I met with my bank manager this evening to finalise some loose ends on Mortgage approval. He said that for Apartments that have a management fee, this generally includes building insurance, so I would only need contents cover for Mortgage Protection insurance, i.e. no Building Insurance required. Is this generally correct? I'll be following up with solicitor later this week but wanted to check before talking to her.


----------



## ClubMan (14 Nov 2007)

This is often the case alright - the block insurance arranged by the management company/agent covers buildings insurance and you only need contents. However you would need to ascertain the details to ensure that the cover is actually in place (I know of people who assumed that it was but it wasn't!) and that it is sufficient to obviate the need for your own buildings insurance.


----------



## rmelly (14 Nov 2007)

Thanks, I plan to follow up with solicitor (I'm assuming she will know or can find out?), just didn't want to risk sounding like a complete idiot.


----------



## ClubMan (14 Nov 2007)

You don't sound like an idiot - those are perfectly reasonable questions but ones that can ultimately only be answered by checking the terms & conditions of your management company agreement/lease and making sure that the management company (and their agent) follow through on their obligations on an ongoing basis.


----------



## rmelly (14 Nov 2007)

will do, thanks.


----------



## z109 (15 Nov 2007)

It's also worth finding out if there are any major works planned - lifts, boilers, communal areas, as these will vastly increase the level of the annual charges when they are done.
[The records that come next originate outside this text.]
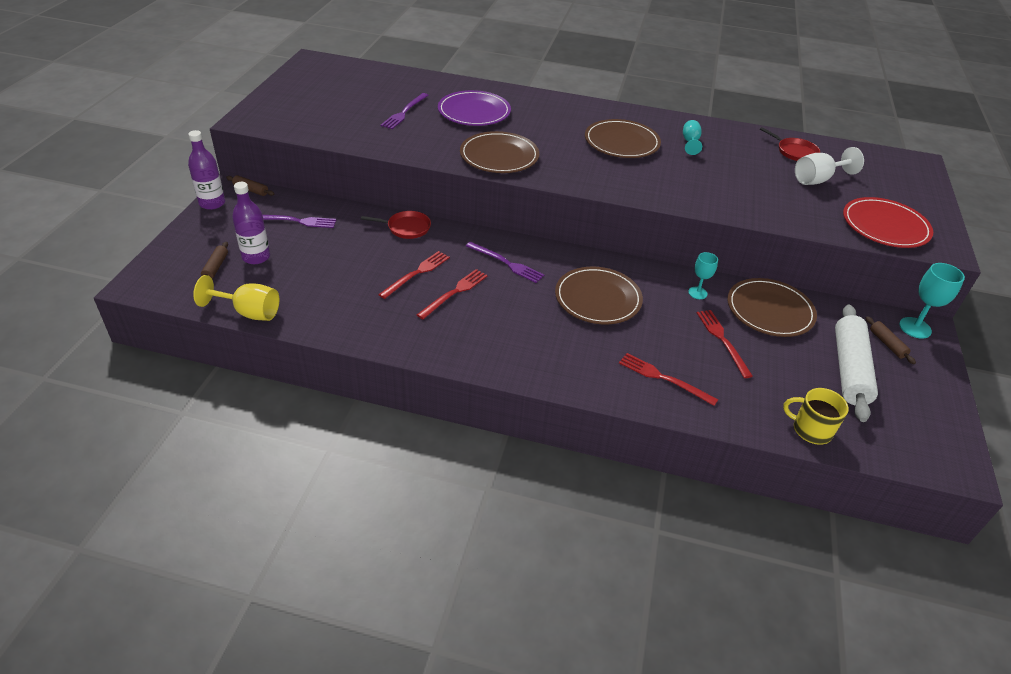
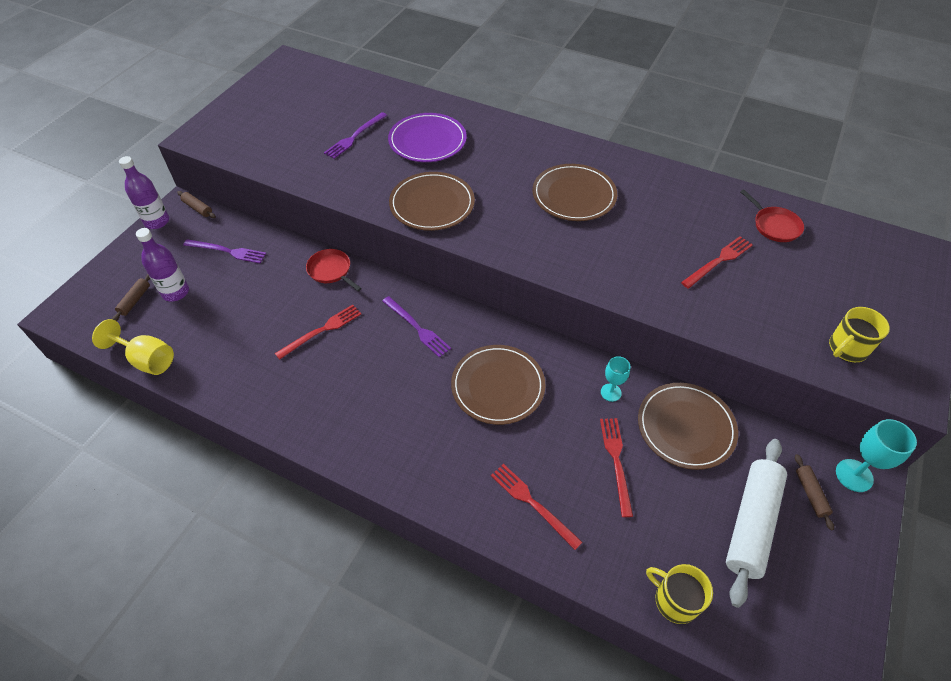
camera: 15 degrees right, 10 degrees up
red pan [361,211,431,239] -> red pan turned 150 degrees counterclockwise [306,249,361,291]
red fork [417,269,488,319] -> red fork moved to [681,236,753,288]
turquoise goblet [683,120,702,155] -> none
white goblet [795,147,864,185] -> none
red plate [843,197,933,248] -> yellow mug [829,307,890,362]

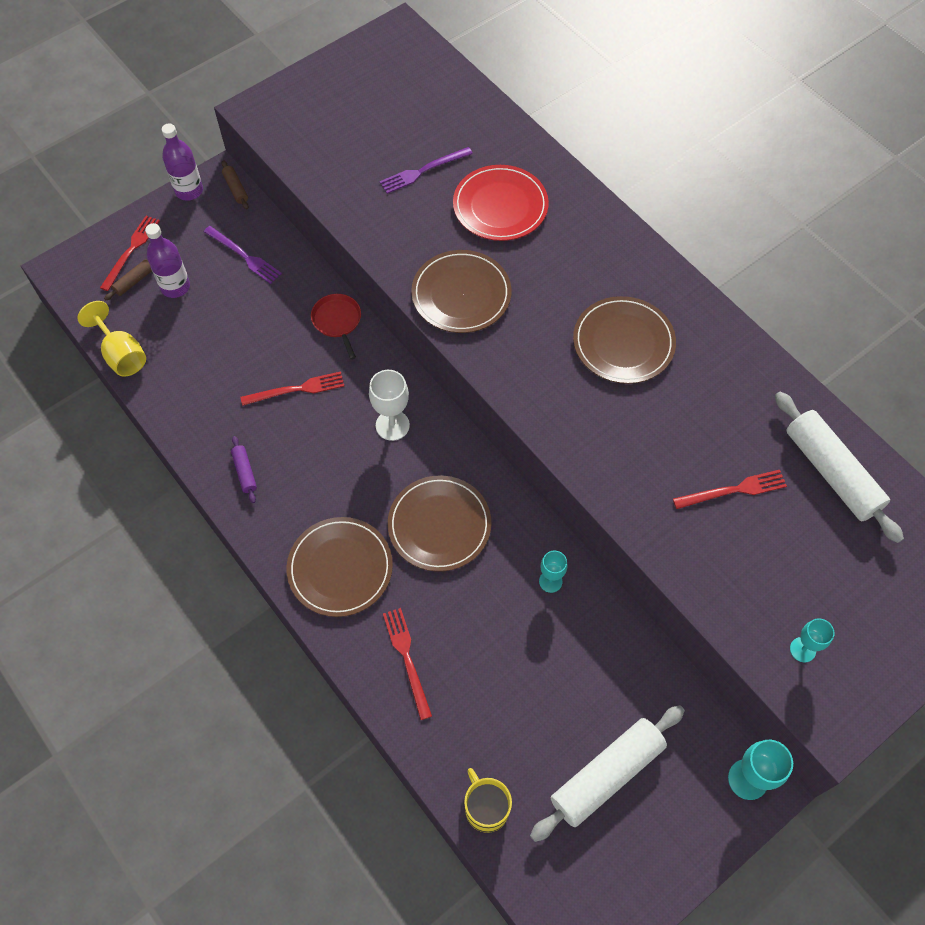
camera: 25 degrees right, 10 degrees up
purple fork [382,296,451,358] -> white goblet [369,370,410,441]
purple plate [388,113,467,162] -> red plate [453,165,549,241]
red fork [600,418,633,517] -> red fork moved to [100,216,160,291]
brown plate [638,383,738,470] -> brown plate moved to [287,517,393,617]
red pan [740,189,804,242] -> white rolling pin [775,392,904,543]
brown rolling pin [795,454,834,531] -> none
yellow mug [829,307,890,362] -> turquoise goblet [790,618,834,663]
none -> purple rolling pin [231,436,257,503]

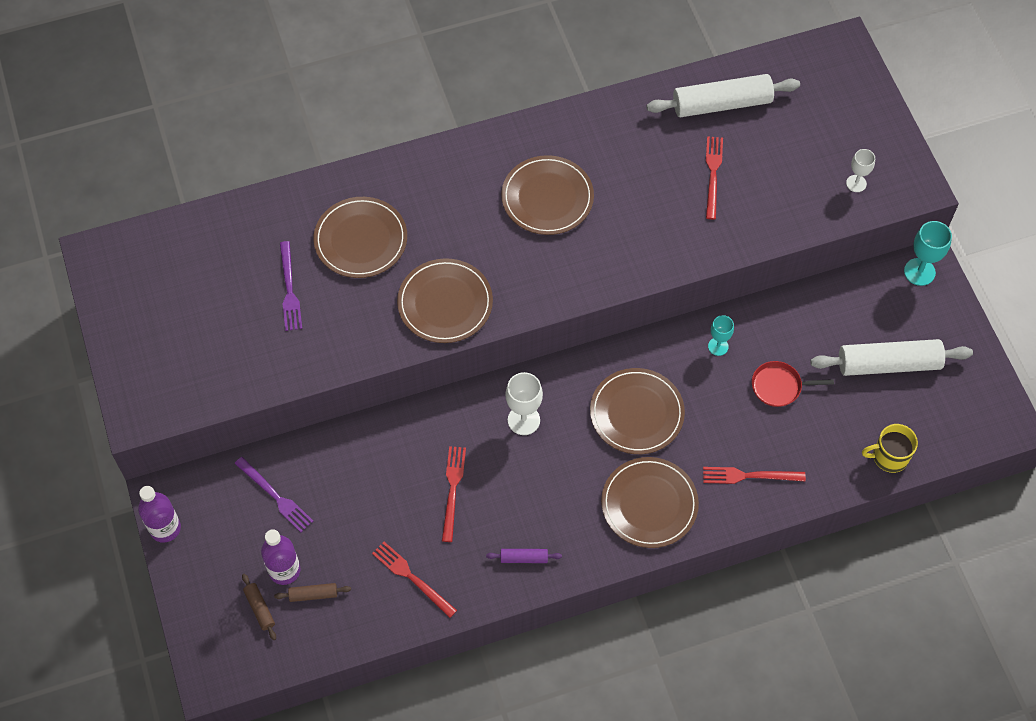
camera: 70 degrees left, 0 degrees up
yellow goblet [77,301,146,377] -> none
red fork [100,216,160,291] -> red fork moved to [372,542,457,618]
purple fork [204,226,282,284] -> purple fork turned 75 degrees clockwise [235,457,313,532]
brown rolling pin [221,160,249,210] -> brown rolling pin moved to [274,583,351,602]
red pan [311,294,361,359] -> red pan moved to [752,361,834,407]
red plate [453,165,549,241] -> brown plate [313,197,407,278]
white rolling pin [530,705,685,842] -> white rolling pin turned 75 degrees counterclockwise [810,339,973,376]
turquoise goblet [790,618,834,663] -> white goblet [846,149,875,192]

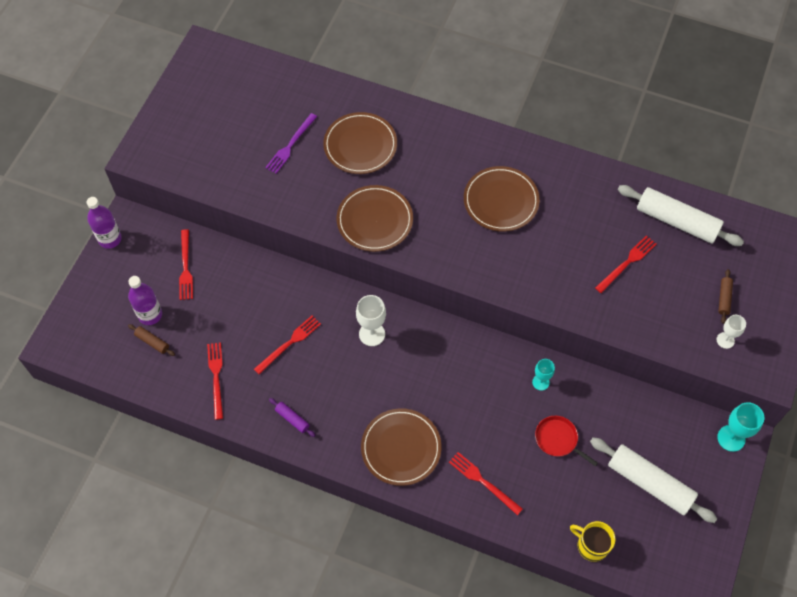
camera: 40 degrees right, 0 degrees up
purple fork [235,457,313,532] -> red fork [179,229,193,300]
brown rolling pin [242,574,276,640] -> brown rolling pin moved to [718,269,733,324]
brown plate [590,368,685,454] -> none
You should also check whether there is a sinking fund in place for this sort of work (i.e. that the management company are putting a bit of money aside each year to cover costs that will come up in the future).


----------



## Phibbleberry (15 Nov 2007)

So..if you buy an apt, your fee tends to cover buildings insurance and waste charges..?!?!
We're buying a house and have to pay _marginally_ under half the fee of the duplex's etc..but theirs covers waste charges (so they are essentially paying the same as us once we cover waste etc...) and they get off having to pay buildings insurance TOO!?!?!?!?


----------



## ClubMan (15 Nov 2007)

Phibbleberry said:


> So..if you buy an apt, your fee tends to cover buildings insurance and waste charges..?!?!
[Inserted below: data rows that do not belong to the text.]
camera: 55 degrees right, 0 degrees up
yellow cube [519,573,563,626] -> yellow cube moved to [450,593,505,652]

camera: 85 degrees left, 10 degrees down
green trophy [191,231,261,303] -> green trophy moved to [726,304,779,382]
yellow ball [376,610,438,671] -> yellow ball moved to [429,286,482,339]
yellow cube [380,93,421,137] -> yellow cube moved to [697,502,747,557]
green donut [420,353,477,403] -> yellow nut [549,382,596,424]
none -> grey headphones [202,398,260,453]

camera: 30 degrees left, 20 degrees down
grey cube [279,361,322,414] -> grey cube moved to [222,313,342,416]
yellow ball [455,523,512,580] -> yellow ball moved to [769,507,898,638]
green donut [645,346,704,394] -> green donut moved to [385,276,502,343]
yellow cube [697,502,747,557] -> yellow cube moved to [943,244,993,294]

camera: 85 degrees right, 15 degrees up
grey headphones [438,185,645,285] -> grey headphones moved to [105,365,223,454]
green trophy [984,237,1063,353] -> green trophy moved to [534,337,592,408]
Depends on the management company.


> We're buying a house and have to pay _marginally_ under half the fee of the duplex's etc..but theirs covers waste charges (so they are essentially paying the same as us once we cover waste etc...) and they get off having to pay buildings insurance TOO!?!?!?!?


Surely this is something to investigate further with your solicitor or the management company rather than ranting about it here? If you don't like the arrangement then you don't have to buy there.


----------



## Phibbleberry (15 Nov 2007)

Wasn't ranting...just curious, jeez...


----------



## ClubMan (15 Nov 2007)

Most posts with SHOUTING (ALL CAPS) and multiple exclamation/question marks read like rants to most people.


----------



## Phibbleberry (16 Nov 2007)

Didn't think anyone would be offended by the word too. Won't happen again..._sorry_


----------